■ Text under study

# # # #

Discuss what you feel are the most important issues raised in the text relating to the ways in which
language can shape and reflect social identity. You should refer to specific details from the text as well
as to ideas and examples from your wider study of Language and the self.

There’s nowt wrong with dialects, nothing broke ass about slang

Policing children’s language encourages them to think nonstandard English is substandard. Linguistic

diversity should be celebrated, not banned.

Language use is one of the last places where prejudice remains socially acceptable. It can even have
official approval, as we see in attempts to suppress slang and dialects at school. Most recently, Ongar
Academy in Essex launched a project to discourage students from using words like ‘ain’t’, ‘geezer’,
‘whatever’, ‘like’, and ‘literally’.

Banning words is not a sound educational strategy. Research shows that gradual transition towards
standard English works better. But because dialect prejudice is so prevalent, this must be done in such a
way that children understand there’s nothing inherently wrong with their natural expression.

Ongar Academy says it’s not banning words, but “evolving” its pupils’ speech. The head teacher, David
Grant, says that students’ dialect “may not favourably reflect on them when they attend college and job
interviews”. This may seem a reasonable position, when even those who work in education are subject
to linguistic intolerance. But to assume that students who use slang – i.e., most of them – will do so in
interviews does them a disservice. Native speakers of English are generally at least bidialectal. We have
the dialect we grew up using, with its idiosyncrasies of vocabulary, grammar and pronunciation, and we
learn standard English at school and through media like books and radio. As with any social behaviour,
we pick up linguistic norms and learn to code-switch according to the context. Just as we may wear a T-
shirt and slippers at home, but a suit and shoes at work, so we adjust our language to ft the situation.

Standard English is a prestige dialect of huge social value. It's important that students learn it. But the
common belief that nonstandard means substandard is not just false but damaging, because it fosters
prejudice and hostility. Young people can be taught formal English, and understand its great cultural
utility, without being led to believe there's something inferior or shameful about other varieties.

# # # #

[Saved entries]
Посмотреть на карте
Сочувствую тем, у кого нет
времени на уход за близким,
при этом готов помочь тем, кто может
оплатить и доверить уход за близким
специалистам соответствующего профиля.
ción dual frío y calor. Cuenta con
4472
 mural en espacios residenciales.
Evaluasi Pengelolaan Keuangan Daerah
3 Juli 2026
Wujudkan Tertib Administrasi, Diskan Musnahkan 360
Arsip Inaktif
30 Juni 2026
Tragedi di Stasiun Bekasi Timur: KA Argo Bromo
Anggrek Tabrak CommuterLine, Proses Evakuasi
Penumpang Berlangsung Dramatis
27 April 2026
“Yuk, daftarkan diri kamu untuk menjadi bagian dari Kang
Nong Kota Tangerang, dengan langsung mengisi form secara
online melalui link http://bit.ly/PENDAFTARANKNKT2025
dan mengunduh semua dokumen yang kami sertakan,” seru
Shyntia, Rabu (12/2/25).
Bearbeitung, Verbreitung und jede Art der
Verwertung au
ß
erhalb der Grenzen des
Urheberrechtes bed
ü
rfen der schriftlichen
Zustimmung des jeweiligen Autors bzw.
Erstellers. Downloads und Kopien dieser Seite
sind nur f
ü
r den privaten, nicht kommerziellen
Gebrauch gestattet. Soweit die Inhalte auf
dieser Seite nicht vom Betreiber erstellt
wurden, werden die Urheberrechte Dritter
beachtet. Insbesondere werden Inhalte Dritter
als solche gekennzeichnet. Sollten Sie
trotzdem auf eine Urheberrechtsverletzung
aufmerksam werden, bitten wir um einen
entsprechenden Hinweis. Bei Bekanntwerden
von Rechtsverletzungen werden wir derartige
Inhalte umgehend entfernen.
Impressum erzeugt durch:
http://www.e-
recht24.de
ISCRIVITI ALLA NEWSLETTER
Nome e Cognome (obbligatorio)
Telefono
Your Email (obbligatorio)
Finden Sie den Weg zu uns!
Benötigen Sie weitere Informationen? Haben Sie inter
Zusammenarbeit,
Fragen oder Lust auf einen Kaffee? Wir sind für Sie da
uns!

# # # #

■ Assigned task 1
Can you extract the dialect passage in full, word for word?
■ Assigned task 2
Could you copy the saved entries word for word, from their first line through the line containing "30 Juni 2026", with both of those lines included?

■ Problem solution 1
Discuss what you feel are the most important issues raised in the text relating to the ways in which
language can shape and reflect social identity. You should refer to specific details from the text as well
as to ideas and examples from your wider study of Language and the self.

There’s nowt wrong with dialects, nothing broke ass about slang

Policing children’s language encourages them to think nonstandard English is substandard. Linguistic

diversity should be celebrated, not banned.

Language use is one of the last places where prejudice remains socially acceptable. It can even have
official approval, as we see in attempts to suppress slang and dialects at school. Most recently, Ongar
Academy in Essex launched a project to discourage students from using words like ‘ain’t’, ‘geezer’,
‘whatever’, ‘like’, and ‘literally’.

Banning words is not a sound educational strategy. Research shows that gradual transition towards
standard English works better. But because dialect prejudice is so prevalent, this must be done in such a
way that children understand there’s nothing inherently wrong with their natural expression.

Ongar Academy says it’s not banning words, but “evolving” its pupils’ speech. The head teacher, David
Grant, says that students’ dialect “may not favourably reflect on them when they attend college and job
interviews”. This may seem a reasonable position, when even those who work in education are subject
to linguistic intolerance. But to assume that students who use slang – i.e., most of them – will do so in
interviews does them a disservice. Native speakers of English are generally at least bidialectal. We have
the dialect we grew up using, with its idiosyncrasies of vocabulary, grammar and pronunciation, and we
learn standard English at school and through media like books and radio. As with any social behaviour,
we pick up linguistic norms and learn to code-switch according to the context. Just as we may wear a T-
shirt and slippers at home, but a suit and shoes at work, so we adjust our language to ft the situation.

Standard English is a prestige dialect of huge social value. It's important that students learn it. But the
common belief that nonstandard means substandard is not just false but damaging, because it fosters
prejudice and hostility. Young people can be taught formal English, and understand its great cultural
utility, without being led to believe there's something inferior or shameful about other varieties.

■ Problem solution 2
Посмотреть на карте
Сочувствую тем, у кого нет
времени на уход за близким,
при этом готов помочь тем, кто может
оплатить и доверить уход за близким
специалистам соответствующего профиля.
ción dual frío y calor. Cuenta con
4472
 mural en espacios residenciales.
Evaluasi Pengelolaan Keuangan Daerah
3 Juli 2026
Wujudkan Tertib Administrasi, Diskan Musnahkan 360
Arsip Inaktif
30 Juni 2026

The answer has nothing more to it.